Читать «Цыганский роман» онлайн - страница 80

Владимир Наумович Тихвинский

То есть быстро. Надо было собраться с силами и подняться с места. Мой желудок расплавленным оловом прожигал съеденный кусочек хлеба и ложка супа. Я не знал, что пища в мизерных количествах может быть такой тяжелой. Аптечные дозы еды приковали меня к скамье, как годы старичка пенсионера в скверике, где он сидел, некрасиво выгнув ноги. Казалось, что, если я встану, моя голова закачается, скатится с опущенных плеч, как бильярдный шар к ногам немцев. Профессора ударили, потом поддержали, а меня и поддерживать не станут: кто я такой! А профессор есть профессор. Недаром же его после перерыва потащили на трибуну, где стоял офицер с витыми серебряными погонами и в больших очках. Колька пытался было позлорадствовать:

— Сейчас они пропишут лекарство пану профессору, если он не врач и сам себе прописать не умеет!

Колька имел в виду наш разговор. Но никто ничего не «прописал» профессору. Немецкий офицер снял перчатку и на виду у всех пожал пану профессору руку. Он что-то спрашивал у нашего профессора, а тот задирал голову, чтобы увидеть лицо высокого собеседника, и детским движением руки в варежке поднимал шапку-ушанку, чтобы она не опускалась на глаза и не мешала ему видеть. Я подумал о том, как стандартны наши представления о людях: у профессора в наших представлениях и рост и вид должны быть «профессорскими». Вот Дворянинова, несмотря на то что звания у него не было, все сразу принимали за профессора, а этого человечка в детском пальтишке, варежках и шарфике — нет. Но немцы обращались с ним предупредительно. Офицер, который здесь, на стадионе, был самым старшим, долго разговаривал с ним и показывал рукою на нас — может быть, назначал нашим старшим? Но зачем профессору возглавлять грузчиков? Мне было обидно, что я ничего не успел достичь до войны. Теперь это были не детские мечты, а необходимость: профессор был вызван на трибуну!

Пошли слухи, что он, этот профессор, давно, еще до войны, «снюхался» с немцами и чуть ли не был их шпионом. Он передавал им какие-то ценные сведения по медицинским вопросам. Странно, почему тогда его гоняли, как всех нас, разгружать телеги? На это те, кто рассказывал о профессоре, сообщили шепотом, что «этот шпион» было раскаялся и не хотел сотрудничать с немцами, когда увидел воочию, как они обращаются с населением, и, только когда его самого погнали на работы, открылся. История была путаная, непонятная, но в этом зыбком мире, в котором мы оказались, может быть, и реальная. Стала же наша «немка» из школы переводчицей в комендатуре! Никто из нас и подумать не мог, что она способна на такое. Но та по рождению была фольксдойчихой и не скрывала этого, а почему выдвинулся этот, которого называли профессором? Во всяком случае, он больше не пришел грузить телеги. Выдвинулся. Позднее мы узнали, какой ценой.

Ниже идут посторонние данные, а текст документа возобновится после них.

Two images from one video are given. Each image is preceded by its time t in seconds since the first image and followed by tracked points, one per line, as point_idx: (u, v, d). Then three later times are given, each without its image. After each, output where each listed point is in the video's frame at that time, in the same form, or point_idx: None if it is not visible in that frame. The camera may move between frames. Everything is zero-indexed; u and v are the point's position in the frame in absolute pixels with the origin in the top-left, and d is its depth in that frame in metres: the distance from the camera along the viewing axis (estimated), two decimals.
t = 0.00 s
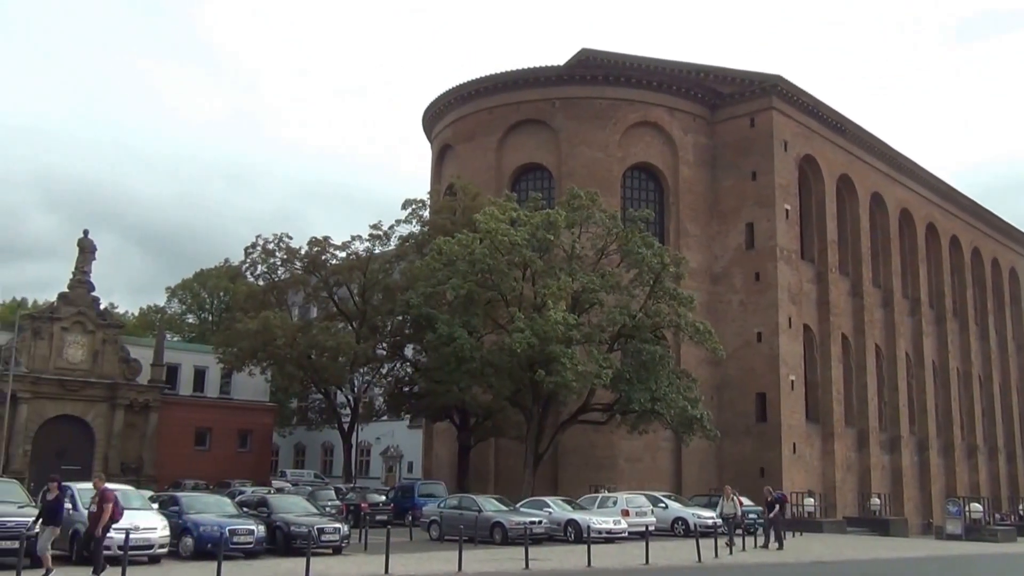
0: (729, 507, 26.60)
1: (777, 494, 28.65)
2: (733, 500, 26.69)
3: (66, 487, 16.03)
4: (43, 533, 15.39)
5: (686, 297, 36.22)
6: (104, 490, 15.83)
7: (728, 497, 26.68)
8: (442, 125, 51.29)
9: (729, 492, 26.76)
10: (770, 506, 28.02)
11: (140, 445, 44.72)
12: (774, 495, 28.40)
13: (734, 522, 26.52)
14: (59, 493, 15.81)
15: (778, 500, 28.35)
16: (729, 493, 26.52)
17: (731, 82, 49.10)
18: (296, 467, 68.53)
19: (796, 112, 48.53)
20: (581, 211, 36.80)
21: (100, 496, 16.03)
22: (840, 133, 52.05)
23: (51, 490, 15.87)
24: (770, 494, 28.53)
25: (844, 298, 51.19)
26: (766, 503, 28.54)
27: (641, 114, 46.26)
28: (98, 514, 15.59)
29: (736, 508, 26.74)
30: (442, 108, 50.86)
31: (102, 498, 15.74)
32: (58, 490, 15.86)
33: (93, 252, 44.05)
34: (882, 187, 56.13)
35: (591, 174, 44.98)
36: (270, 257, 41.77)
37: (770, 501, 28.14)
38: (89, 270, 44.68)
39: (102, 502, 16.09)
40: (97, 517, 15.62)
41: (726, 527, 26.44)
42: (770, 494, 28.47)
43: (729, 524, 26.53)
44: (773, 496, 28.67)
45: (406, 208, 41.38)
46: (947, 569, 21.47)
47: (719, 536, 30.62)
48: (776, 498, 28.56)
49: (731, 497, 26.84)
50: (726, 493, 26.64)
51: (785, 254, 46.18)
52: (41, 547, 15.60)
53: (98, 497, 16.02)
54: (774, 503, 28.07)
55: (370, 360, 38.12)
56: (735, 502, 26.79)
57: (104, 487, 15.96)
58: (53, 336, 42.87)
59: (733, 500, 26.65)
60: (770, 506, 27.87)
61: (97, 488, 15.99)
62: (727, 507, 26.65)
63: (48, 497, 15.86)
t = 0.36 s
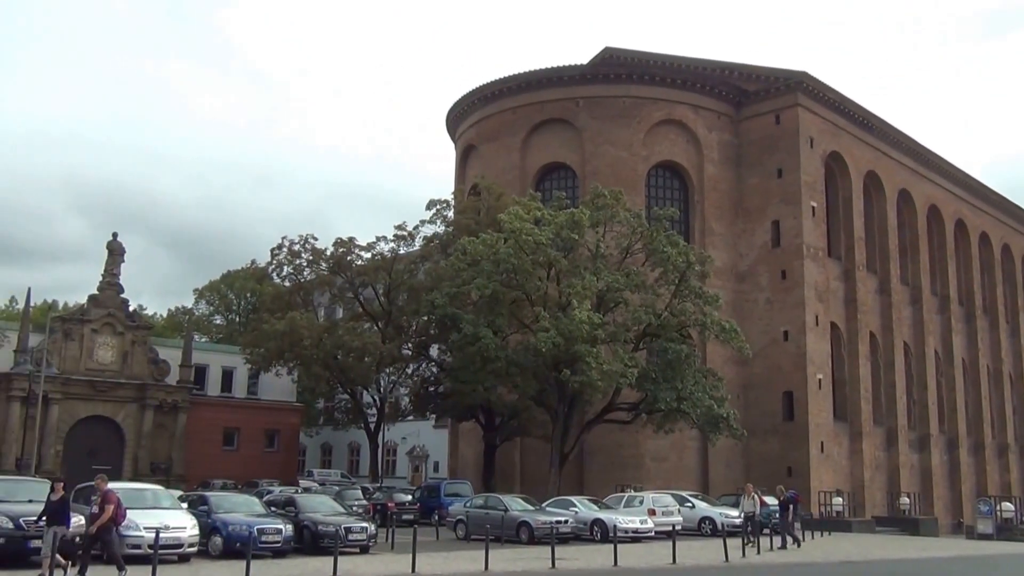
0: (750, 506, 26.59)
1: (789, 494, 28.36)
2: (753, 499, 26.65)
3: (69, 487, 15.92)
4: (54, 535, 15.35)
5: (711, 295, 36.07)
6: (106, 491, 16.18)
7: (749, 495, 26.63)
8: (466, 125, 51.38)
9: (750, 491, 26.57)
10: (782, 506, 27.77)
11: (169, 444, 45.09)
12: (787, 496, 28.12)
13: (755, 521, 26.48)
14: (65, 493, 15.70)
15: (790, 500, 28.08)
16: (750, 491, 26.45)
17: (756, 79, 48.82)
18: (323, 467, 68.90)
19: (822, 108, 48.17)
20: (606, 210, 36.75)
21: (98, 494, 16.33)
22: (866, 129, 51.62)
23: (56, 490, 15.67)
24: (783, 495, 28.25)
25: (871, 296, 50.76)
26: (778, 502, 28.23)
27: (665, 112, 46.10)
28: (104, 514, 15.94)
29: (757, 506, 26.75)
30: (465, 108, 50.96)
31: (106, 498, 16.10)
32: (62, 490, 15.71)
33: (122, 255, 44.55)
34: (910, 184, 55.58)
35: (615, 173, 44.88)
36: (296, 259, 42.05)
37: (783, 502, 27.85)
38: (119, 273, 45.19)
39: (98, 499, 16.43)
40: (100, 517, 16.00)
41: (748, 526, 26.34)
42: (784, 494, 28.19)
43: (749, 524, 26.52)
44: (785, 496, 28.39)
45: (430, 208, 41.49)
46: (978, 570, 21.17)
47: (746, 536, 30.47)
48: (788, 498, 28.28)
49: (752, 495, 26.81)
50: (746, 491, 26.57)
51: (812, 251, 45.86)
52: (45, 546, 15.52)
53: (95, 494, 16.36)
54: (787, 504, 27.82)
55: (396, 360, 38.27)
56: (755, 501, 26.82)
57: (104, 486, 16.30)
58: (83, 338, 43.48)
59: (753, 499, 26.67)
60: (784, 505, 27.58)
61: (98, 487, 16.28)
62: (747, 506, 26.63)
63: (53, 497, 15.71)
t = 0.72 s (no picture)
0: (766, 506, 26.20)
1: (803, 493, 27.67)
2: (770, 498, 26.30)
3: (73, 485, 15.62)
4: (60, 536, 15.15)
5: (737, 294, 35.87)
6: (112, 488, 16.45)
7: (765, 496, 26.36)
8: (489, 125, 51.43)
9: (766, 491, 26.20)
10: (796, 505, 27.19)
11: (198, 444, 45.46)
12: (802, 494, 27.51)
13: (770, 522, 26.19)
14: (70, 490, 15.41)
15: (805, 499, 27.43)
16: (766, 492, 26.10)
17: (781, 76, 48.51)
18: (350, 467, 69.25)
19: (849, 104, 47.76)
20: (630, 208, 36.65)
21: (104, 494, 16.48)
22: (894, 126, 51.13)
23: (60, 487, 15.39)
24: (798, 493, 27.61)
25: (900, 294, 50.27)
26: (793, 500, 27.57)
27: (689, 110, 45.93)
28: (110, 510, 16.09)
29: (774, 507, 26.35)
30: (488, 108, 51.02)
31: (112, 495, 16.32)
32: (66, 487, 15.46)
33: (150, 257, 45.01)
34: (938, 180, 54.98)
35: (639, 171, 44.74)
36: (321, 259, 42.29)
37: (797, 500, 27.25)
38: (147, 275, 45.66)
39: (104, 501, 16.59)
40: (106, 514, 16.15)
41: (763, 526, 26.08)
42: (799, 492, 27.57)
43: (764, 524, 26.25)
44: (801, 495, 27.70)
45: (455, 208, 41.55)
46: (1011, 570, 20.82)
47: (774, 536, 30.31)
48: (803, 498, 27.59)
49: (768, 495, 26.48)
50: (762, 492, 26.23)
51: (839, 249, 45.51)
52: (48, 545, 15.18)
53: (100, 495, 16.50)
54: (802, 503, 27.17)
55: (421, 360, 38.38)
56: (772, 501, 26.47)
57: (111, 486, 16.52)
58: (112, 339, 44.00)
59: (770, 498, 26.28)
60: (797, 504, 27.03)
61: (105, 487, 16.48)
62: (764, 506, 26.33)
63: (56, 496, 15.39)
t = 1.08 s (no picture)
0: (785, 506, 26.34)
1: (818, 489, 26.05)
2: (788, 498, 26.39)
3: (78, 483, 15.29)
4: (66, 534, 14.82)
5: (763, 292, 35.68)
6: (123, 491, 15.48)
7: (783, 495, 26.52)
8: (513, 125, 51.47)
9: (784, 491, 26.34)
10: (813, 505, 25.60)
11: (226, 445, 45.84)
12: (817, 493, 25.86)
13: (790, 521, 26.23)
14: (75, 490, 15.09)
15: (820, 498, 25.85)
16: (782, 491, 26.30)
17: (807, 73, 48.19)
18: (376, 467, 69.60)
19: (875, 100, 47.36)
20: (655, 207, 36.54)
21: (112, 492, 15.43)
22: (921, 121, 50.66)
23: (66, 487, 15.02)
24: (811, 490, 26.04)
25: (928, 291, 49.78)
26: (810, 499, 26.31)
27: (714, 107, 45.74)
28: (121, 516, 15.20)
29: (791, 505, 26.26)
30: (512, 108, 51.07)
31: (124, 499, 15.38)
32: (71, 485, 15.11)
33: (178, 259, 45.43)
34: (967, 176, 54.39)
35: (664, 170, 44.60)
36: (347, 260, 42.49)
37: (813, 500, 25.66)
38: (175, 277, 46.08)
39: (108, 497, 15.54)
40: (115, 518, 15.20)
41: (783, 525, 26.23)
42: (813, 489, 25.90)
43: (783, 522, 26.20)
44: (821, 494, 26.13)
45: (479, 208, 41.61)
46: None
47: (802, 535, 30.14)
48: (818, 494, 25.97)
49: (788, 496, 26.58)
50: (779, 491, 26.48)
51: (866, 247, 45.15)
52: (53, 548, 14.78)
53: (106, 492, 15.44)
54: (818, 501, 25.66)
55: (446, 360, 38.49)
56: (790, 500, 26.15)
57: (121, 484, 15.49)
58: (141, 341, 44.46)
59: (788, 498, 26.51)
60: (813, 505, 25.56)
61: (115, 486, 15.43)
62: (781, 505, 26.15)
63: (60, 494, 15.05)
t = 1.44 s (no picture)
0: (801, 505, 25.51)
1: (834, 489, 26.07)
2: (805, 497, 25.52)
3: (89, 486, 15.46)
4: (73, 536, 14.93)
5: (790, 291, 35.46)
6: (131, 493, 15.30)
7: (799, 494, 25.63)
8: (537, 125, 51.46)
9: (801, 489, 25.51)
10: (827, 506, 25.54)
11: (253, 445, 46.18)
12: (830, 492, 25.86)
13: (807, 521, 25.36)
14: (84, 492, 15.25)
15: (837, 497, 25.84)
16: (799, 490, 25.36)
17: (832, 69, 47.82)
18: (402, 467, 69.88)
19: (902, 96, 46.91)
20: (680, 206, 36.41)
21: (120, 494, 15.21)
22: (949, 117, 50.15)
23: (75, 487, 15.23)
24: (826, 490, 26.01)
25: (957, 288, 49.26)
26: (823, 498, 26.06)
27: (739, 105, 45.52)
28: (131, 519, 15.01)
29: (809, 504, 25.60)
30: (536, 108, 51.07)
31: (132, 501, 15.19)
32: (81, 487, 15.31)
33: (206, 261, 45.83)
34: (995, 171, 53.78)
35: (688, 168, 44.45)
36: (372, 261, 42.65)
37: (825, 501, 25.59)
38: (203, 278, 46.48)
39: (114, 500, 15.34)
40: (123, 519, 14.99)
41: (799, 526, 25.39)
42: (828, 490, 25.78)
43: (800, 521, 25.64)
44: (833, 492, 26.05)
45: (503, 208, 41.66)
46: None
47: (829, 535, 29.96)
48: (833, 495, 26.03)
49: (802, 494, 25.78)
50: (796, 490, 25.61)
51: (894, 244, 44.76)
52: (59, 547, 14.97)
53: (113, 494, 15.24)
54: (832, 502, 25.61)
55: (471, 360, 38.57)
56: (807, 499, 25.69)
57: (128, 486, 15.32)
58: (170, 342, 44.89)
59: (804, 497, 25.59)
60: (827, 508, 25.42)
61: (122, 488, 15.23)
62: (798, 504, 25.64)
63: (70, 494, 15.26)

Зато Колька выдвигался прямо на наших глазах. Беспалый поручил ему командовать маленькой группкой, в которую вошел и я. Видимо, пригляделся, как Колька ловко ворочает оглобли, как важно вытирает пот со лба, как покрикивает на других, и назначил его старшим. А я снова переживал: ни умом, ни силой мне не выдвинуться. А значит, не выжить, не уцелеть. Что мог я, на что был способен?